Violations of this order are also punishable by a civil fine of up to $1,000.
“Michigan was hit hard by COVID-19 early in the pandemic,” Gordon said in a statement. “Strict preventive measures and the cooperation of Michiganders drove those numbers down dramatically, greatly reducing the loss of life. As we head into flu season, this order is necessary to protect vulnerable individuals, ensure the health care system can provide care for all health issues, keep schools open, and maintain economic recovery.”
The order includes:
- Requirements to wear masks at indoor and outdoor gatherings, defined as any occurrence where persons from multiple households are present in a shared space in a group of two or more.
- Requires businesses and government offices to enforce those requirements for gatherings on their premises. The order also requires the wearing of masks at schools, except for in Michigan Economic Recovery Council Region 6.
- The order reinstates limitations on gathering sizes that mirror Whitmer’s previous requirements. These include indoor gatherings of more than 10 and up to 500 people occurring at a non-residential venue are permitted within the following limits:
- In venues with fixed seating, limit attendance to 20% of normal capacity. However, gatherings up to 25% of normal capacity are permitted in Michigan Economic Recovery Council Region 6.
- In venues without fixed seating, limit attendance to 20 persons per 1,000 square feet in each occupied room. However, gatherings of up to 25 persons per 1,000 square feet are permitted in Michigan Economic Recovery Council Region 6.
- Non-residential outdoor gatherings of between 100 and 1,000 persons at venues with fixed seating are permitted at up to 30% of normal capacity and at 30 persons per 1,000 square feet at venues without fixed seating.
- The order requires bars to close indoor common areas where people can congregate or dance.
The order doesn’t continue restaurant capacity restrictions.
Local health departments are authorized to enforce the order, and law enforcement officers are deemed as “department representatives” for enforcing this order and are specifically authorized to investigate potential violations of this order within their jurisdiction.
Senate Minority Leader Jim Ananich, a Flint Democrat, applauded the order.
“Since the court’s ruling on Friday, there have been a number of questions about what is and isn’t allowable,” Ananich said in a statement.
“This epidemic order will help create continuity in our battle to keep Michiganders safe from the deadly pandemic.
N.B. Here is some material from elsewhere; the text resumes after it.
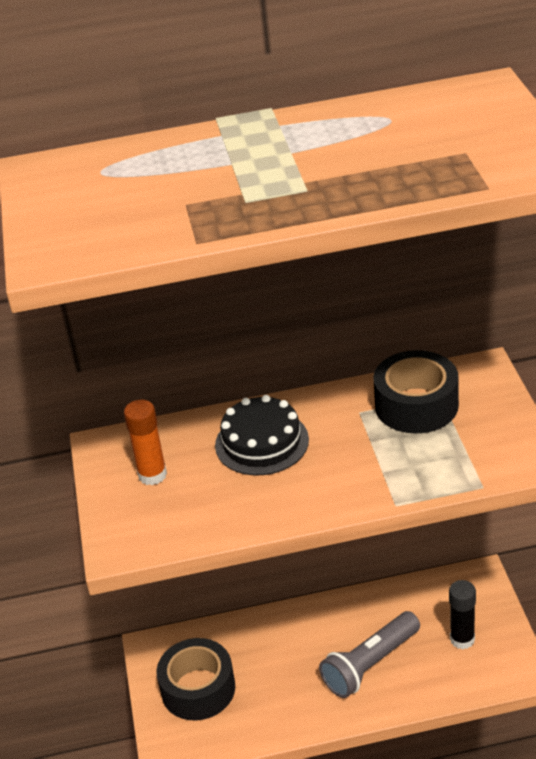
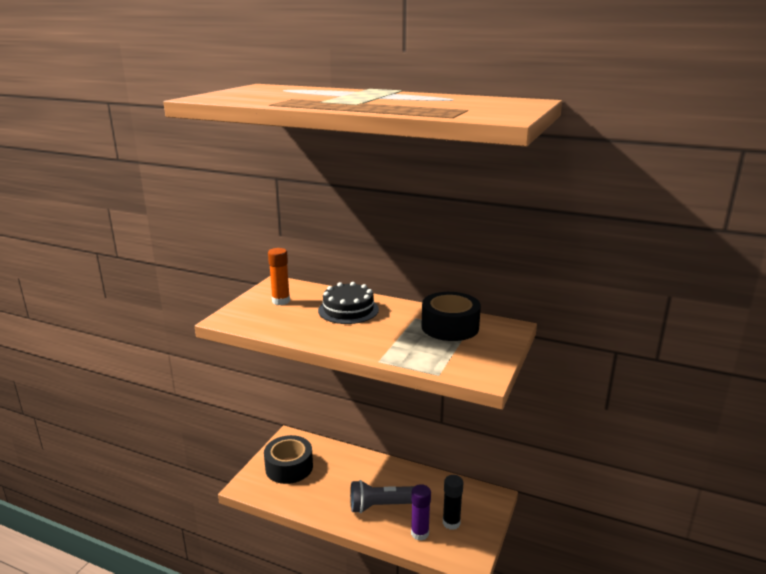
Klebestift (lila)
The person issuing the orders may have changed, but the severity of COVID-19 has not; Michiganders should keep doing the right thing by masking up, socially distancing, washing hands and staying safe.”
Senate Majority Leader Mike Shirkey, R-Clarklake, said the order was evidence that Whitmer didn’t want to work with the GOP-led legislature.
“Today’s order from the Department of Health and Human Services is further evidence of the Whitmer administration’s inability to even contemplate working together. It seems the desire to perpetuate unilateral government is irresistible,” Shirkey said in a statement.
“The threat of COVID is real. The best way to help keep our citizens safe and our state productive is for the legislature and the Governor to work together to forge a path forward. “The Supreme Court intends for us to work together. It’s too bad Governor Whitmer isn’t listening.”